* What is needed
Find every line in the material below that contains the word "value", matching uppercase and lowercase letters exactly, and copy each of those lines in full.

* Excerpted data
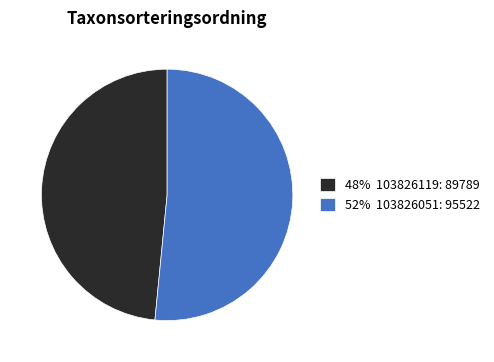

Is 48% 103826119: 89789 the majority of the pie?

No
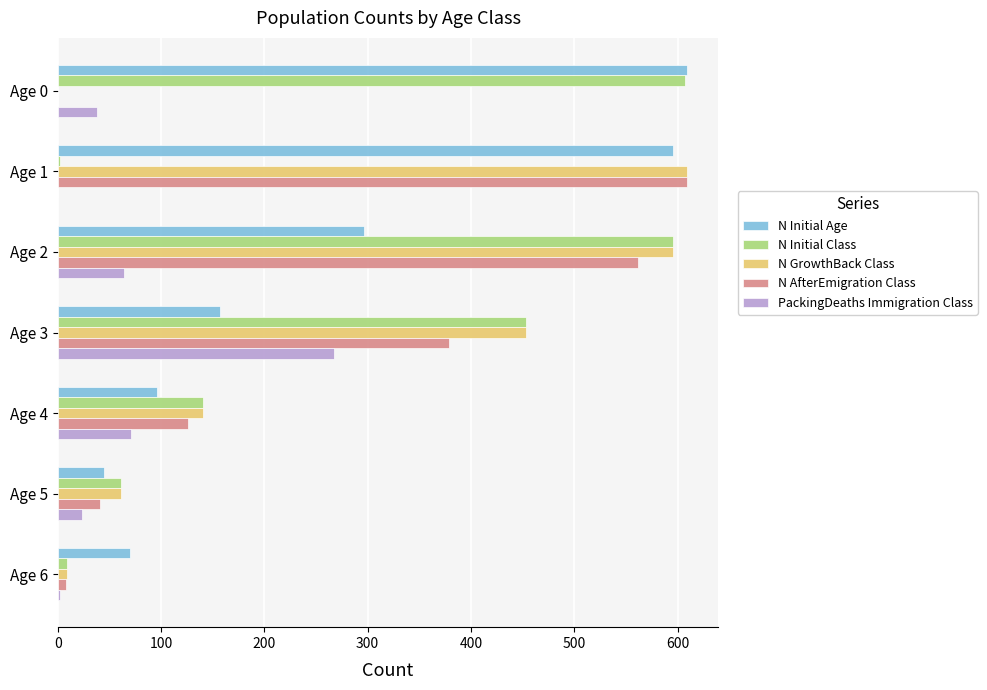

Where is N Initial Age nearest to the value 327?

Age 2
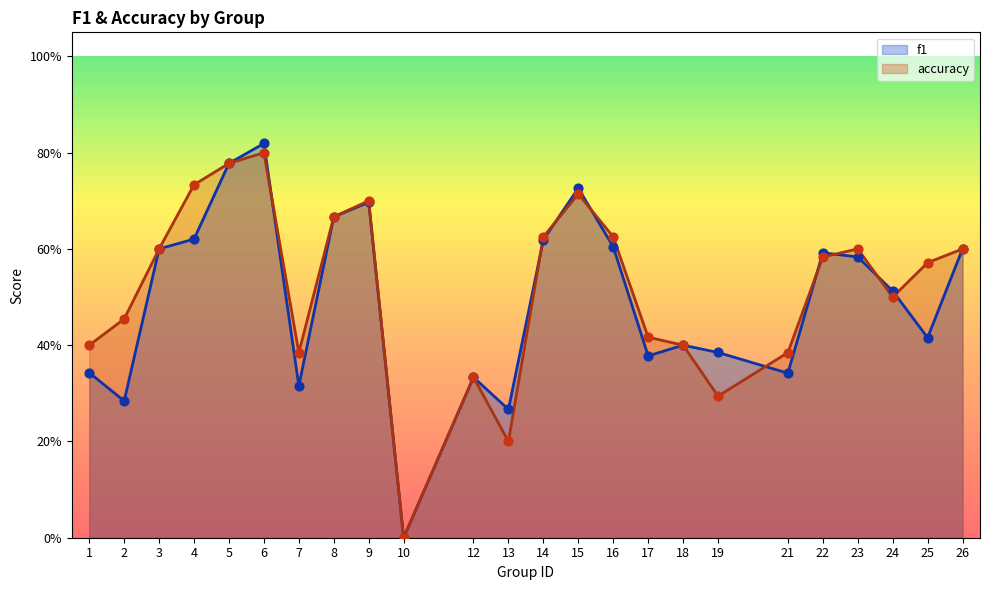

Which series contains the highest Y value?

f1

* Response area
Where is N Initial Age nearest to the value 327?
Which series contains the highest Y value?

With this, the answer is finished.